Nigel Hastilow asks would £50 fines sober up A&E drunks?

The real surprise in the news that the ambulance service has blacklisted 52 homes in the West Midlands and Staffordshire, is that it isn’t more.

Published
Time to sleep it off – this reveller finds a bench for a kip

Attacks on staff and the verbal abuse of people dedicated to saving lives are disgusting. Especially as many of the offenders involved will be emergency service ‘regulars’.

From a close and enforced observation of how the system works, over several days, involving different patients, I have seen just how misused our health service has become.

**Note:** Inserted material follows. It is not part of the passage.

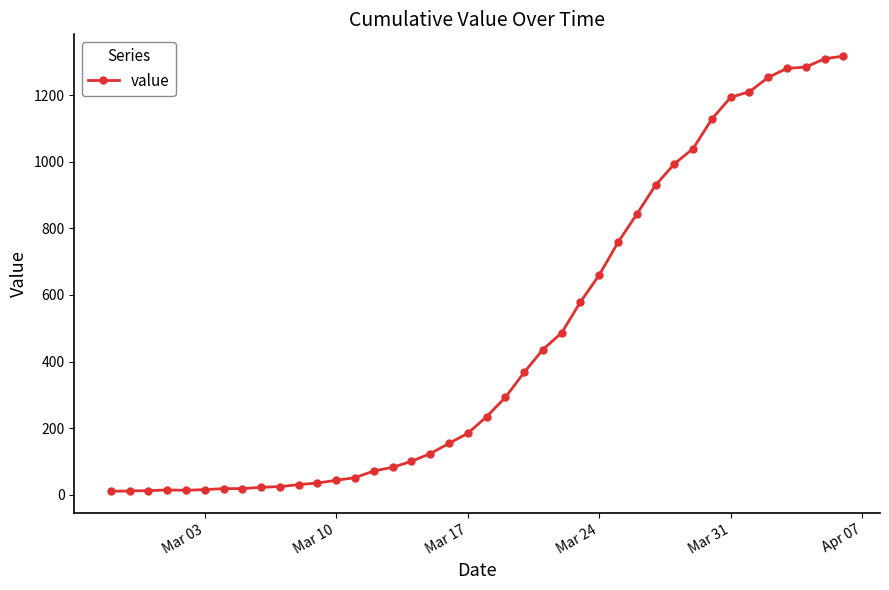

What is the maximum value shown in the chart?

1318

My own health remains okay (touch wood) but unfortunately I have been involved in the hospitalisation of other people several times recently.

It’s allowed me to observe at close quarters how accident and emergency departments operate and listen to staff views on the failings in the system.

It is clear the single biggest problem facing hospitals is the need to admit into A&E the drunks and druggies who would once have been thrown into a police cell until they sobered up.

These days they are deposited by long-suffering ambulance crews at A&E where they disrupt proceedings, roar for attention when they are not throwing up on the floor or fall into deep, loudly-snoring sleep.

According to one paramedic crew, about 10 years ago the vast majority of their patients were genuine medical emergencies – car-crash victims or people having a heart attack.